Most private limited companies have Boards comprised solely of Executive Directors i.e. directors who work full-time for the company and are involved in the day-to-day management of the company. Executive Directors are often intimately connected with the company and may be financially dependent upon it. It is this closeness, however, that leads some companies to appoint Non-Executive Directors (NEDs).
NEDs are as accountable for the management of the company as an Executive Director (ED). There is no legal distinction between a NED and an ED. All directors have the same responsibilities and liabilities. However, in practical terms, they serve a different purpose.

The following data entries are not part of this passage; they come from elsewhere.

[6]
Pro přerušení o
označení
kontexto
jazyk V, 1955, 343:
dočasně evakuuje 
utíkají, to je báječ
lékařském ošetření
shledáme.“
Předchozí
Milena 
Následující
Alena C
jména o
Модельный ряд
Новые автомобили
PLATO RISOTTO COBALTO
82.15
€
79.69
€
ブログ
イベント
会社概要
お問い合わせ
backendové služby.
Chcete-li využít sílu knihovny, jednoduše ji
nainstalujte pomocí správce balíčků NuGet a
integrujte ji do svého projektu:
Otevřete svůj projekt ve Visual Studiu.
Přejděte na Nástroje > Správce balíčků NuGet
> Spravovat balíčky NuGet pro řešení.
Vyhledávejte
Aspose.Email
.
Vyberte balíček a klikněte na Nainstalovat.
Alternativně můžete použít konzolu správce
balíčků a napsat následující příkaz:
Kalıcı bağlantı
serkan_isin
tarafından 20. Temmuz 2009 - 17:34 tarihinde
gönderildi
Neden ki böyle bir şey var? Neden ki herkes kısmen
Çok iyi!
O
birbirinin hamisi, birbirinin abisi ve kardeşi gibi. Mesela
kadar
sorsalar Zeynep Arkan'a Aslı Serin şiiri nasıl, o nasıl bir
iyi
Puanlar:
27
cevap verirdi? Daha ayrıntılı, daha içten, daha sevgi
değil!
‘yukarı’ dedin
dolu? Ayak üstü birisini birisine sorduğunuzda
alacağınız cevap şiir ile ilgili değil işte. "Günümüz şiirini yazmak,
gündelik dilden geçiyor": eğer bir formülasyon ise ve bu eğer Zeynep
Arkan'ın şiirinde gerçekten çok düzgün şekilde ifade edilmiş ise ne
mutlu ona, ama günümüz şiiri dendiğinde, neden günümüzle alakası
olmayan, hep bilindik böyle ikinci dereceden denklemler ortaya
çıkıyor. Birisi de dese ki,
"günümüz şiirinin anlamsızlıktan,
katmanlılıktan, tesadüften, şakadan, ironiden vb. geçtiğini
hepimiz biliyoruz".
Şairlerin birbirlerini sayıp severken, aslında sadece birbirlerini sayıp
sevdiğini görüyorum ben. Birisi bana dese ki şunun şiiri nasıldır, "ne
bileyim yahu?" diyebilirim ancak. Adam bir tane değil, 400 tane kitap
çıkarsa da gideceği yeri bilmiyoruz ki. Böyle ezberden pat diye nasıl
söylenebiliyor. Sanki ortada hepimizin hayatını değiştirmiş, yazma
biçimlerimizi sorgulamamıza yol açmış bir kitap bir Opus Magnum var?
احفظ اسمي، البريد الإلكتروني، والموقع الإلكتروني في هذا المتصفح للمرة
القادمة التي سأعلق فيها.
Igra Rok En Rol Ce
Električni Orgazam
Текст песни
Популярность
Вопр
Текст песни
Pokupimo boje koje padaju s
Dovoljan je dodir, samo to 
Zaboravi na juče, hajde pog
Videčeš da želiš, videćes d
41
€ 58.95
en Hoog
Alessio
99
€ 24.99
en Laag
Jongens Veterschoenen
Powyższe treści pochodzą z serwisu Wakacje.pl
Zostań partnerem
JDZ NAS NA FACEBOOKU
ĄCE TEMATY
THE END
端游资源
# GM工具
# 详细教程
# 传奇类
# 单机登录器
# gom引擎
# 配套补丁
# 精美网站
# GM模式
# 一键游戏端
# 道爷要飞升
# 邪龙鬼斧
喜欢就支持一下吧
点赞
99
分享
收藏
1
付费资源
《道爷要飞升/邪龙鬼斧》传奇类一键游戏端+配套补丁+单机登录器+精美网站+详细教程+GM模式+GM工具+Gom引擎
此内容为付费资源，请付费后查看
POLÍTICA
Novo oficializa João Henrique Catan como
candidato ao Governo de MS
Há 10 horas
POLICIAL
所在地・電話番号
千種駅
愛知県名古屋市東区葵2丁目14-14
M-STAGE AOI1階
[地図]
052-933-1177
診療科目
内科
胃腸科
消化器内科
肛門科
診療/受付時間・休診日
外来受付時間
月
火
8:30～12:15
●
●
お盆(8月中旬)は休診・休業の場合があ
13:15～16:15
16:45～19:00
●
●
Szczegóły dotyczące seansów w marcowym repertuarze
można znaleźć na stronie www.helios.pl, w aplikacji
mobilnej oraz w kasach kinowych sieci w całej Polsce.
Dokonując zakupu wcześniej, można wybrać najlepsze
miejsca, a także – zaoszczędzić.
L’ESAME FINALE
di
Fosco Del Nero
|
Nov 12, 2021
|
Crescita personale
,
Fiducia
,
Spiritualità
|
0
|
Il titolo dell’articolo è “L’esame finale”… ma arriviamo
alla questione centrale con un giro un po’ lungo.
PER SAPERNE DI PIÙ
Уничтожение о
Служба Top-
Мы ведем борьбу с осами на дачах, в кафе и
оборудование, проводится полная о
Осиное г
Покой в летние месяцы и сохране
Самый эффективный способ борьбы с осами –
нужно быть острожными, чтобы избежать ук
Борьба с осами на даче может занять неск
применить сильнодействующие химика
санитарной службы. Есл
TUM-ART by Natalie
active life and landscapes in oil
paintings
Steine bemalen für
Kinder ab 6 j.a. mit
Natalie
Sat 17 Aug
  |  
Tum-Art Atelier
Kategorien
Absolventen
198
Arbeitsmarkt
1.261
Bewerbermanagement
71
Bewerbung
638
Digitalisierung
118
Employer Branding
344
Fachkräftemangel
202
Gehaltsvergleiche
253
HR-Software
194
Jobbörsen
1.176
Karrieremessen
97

NEDs have the benefit of being somewhat removed from the day-to-day management of the company. They may not be embroiled in the office politics, the management of staff or the various issues that arise daily in the management of a firm. As such, they can, theoretically at least, give a more objective perspective on issues facing the company, providing useful and valuable challenge to the Executive Directors.
NEDs are sometimes appointed because they have certain expertise in the field. They may be retired or semi-retired practitioners within the sector and may be able to provide the Board with important advice and insight.
NEDs also have an advantage in that their financial livelihood is usually not dependent on their employment with the company so they have greater freedom and may find it easier to resign their directorship over a point of principle, if they feel it necessary.
Not all Boards have NEDs and some people may be reluctant to take on the role because NEDs face the same liabilities as the Executive Directors. NEDs are often paid less than their executive counterparts and, as they do not have the same level of day-to-day involvement in the company, they may fear that they would not have a full understanding of the issues facing the company and that the Executive Directors, with their greater knowledge of the company’s affairs, may be able to keep important information from them.
The Senior Managers and Certification Regime (SM&CR) has certain implications for NEDs. For example, NEDs at Core and Limited Scope firms that have been approved to hold the CF2 function under the Approved Persons Regime will no longer need FCA approval and their approval will lapse on the implementation of SM&CR. However, if the NED serves as the firm’s Chair (i.e. the person responsible for overseeing the performance of the firm’s governing body), they will need approval for ‘SMF9 – Chair’. Firms with a non-executive Chairperson will therefore need to submit Form K to the FCA, notifying the regulator of the intention to convert an approved NED to the chair function. This must be in place before the commencement of the new regime. Continuing to serve as chair without FCA approval will constitute a breach of the rules. In Enhanced SM&CR firms, approval will also be required for NEDs holding, where relevant, the Chairs of Committees or the role of Senior Independent Director.
The more stringent criminal record checks and regulatory reference requirements imposed under SM&CR as part of fitness and propriety assessments will also apply to NED appointments (except for Limited Scope firms). NEDs will also need to comply with the FCA’s Individual Conduct Rules, even if they are not Senior Managers. Senior Management Conduct Rule SC4 also applies to NEDs – ‘You must disclose appropriately any information of which the FCA or PRA would reasonably expect notice’.
NEDs can play an important role in the governance of a company, but it is important that anyone holding this position is aware of the responsibilities, accountabilities and regulatory requirements that the role holds.